§ Work task: There is material below. Print exactly the lines starting at the line with "octubre 2018" and ending at the line with "KULINER-JUICE", ends included, and no others.

*** Material for the task ***

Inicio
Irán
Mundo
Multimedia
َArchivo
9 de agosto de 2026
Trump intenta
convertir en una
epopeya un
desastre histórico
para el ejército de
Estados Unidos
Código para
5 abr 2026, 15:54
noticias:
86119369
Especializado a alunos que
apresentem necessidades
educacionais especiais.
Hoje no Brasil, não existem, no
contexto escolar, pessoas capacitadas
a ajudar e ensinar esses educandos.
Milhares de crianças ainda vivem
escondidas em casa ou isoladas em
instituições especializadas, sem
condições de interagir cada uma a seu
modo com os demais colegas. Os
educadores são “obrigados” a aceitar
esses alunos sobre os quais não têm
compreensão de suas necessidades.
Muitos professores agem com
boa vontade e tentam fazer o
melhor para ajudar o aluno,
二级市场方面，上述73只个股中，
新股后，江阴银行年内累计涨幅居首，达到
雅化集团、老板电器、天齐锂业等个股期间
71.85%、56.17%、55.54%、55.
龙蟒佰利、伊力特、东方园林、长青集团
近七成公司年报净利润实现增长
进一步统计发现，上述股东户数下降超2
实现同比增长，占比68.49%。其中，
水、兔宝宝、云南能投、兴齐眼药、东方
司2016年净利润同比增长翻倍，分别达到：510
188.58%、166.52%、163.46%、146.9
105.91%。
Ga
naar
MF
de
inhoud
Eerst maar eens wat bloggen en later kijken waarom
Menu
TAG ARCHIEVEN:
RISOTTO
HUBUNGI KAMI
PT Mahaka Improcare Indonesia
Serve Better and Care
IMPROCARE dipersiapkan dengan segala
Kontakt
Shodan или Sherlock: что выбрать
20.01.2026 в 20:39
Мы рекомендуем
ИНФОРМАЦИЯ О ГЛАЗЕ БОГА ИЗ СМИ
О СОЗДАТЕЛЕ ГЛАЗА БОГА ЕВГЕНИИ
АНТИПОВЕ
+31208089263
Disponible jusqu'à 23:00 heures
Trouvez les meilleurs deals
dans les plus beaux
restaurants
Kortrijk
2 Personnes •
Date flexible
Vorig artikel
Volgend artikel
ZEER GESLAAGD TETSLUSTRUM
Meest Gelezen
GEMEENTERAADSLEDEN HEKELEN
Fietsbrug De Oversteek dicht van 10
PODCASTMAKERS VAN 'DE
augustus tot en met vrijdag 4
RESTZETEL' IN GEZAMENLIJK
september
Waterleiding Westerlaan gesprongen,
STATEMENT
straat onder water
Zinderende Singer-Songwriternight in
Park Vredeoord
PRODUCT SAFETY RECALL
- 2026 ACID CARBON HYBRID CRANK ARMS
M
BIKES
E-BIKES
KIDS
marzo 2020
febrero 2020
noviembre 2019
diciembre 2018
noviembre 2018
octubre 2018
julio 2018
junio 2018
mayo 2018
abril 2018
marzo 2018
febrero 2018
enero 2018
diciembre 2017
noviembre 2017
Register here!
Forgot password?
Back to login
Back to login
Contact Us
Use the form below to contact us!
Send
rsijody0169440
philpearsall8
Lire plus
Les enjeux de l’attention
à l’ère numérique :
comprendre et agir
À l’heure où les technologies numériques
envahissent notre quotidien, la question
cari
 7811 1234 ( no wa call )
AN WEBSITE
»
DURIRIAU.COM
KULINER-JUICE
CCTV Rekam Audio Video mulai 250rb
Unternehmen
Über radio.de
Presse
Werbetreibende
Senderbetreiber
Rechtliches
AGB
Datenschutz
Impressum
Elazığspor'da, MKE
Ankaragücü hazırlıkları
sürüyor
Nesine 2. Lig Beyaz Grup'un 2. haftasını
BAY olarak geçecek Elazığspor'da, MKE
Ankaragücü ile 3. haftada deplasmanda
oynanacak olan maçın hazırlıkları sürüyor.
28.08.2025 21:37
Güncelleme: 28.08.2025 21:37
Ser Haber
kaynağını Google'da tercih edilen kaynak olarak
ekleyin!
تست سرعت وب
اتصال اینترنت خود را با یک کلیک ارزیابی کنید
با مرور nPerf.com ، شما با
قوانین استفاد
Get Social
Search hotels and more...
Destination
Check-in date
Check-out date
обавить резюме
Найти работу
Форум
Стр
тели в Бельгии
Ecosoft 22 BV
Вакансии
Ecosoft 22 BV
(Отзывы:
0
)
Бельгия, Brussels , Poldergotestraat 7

*** End of Material for the task ***

§ Exercise solution:
octubre 2018
julio 2018
junio 2018
mayo 2018
abril 2018
marzo 2018
febrero 2018
enero 2018
diciembre 2017
noviembre 2017
Register here!
Forgot password?
Back to login
Back to login
Contact Us
Use the form below to contact us!
Send
rsijody0169440
philpearsall8
Lire plus
Les enjeux de l’attention
à l’ère numérique :
comprendre et agir
À l’heure où les technologies numériques
envahissent notre quotidien, la question
cari
 7811 1234 ( no wa call )
AN WEBSITE
»
DURIRIAU.COM
KULINER-JUICE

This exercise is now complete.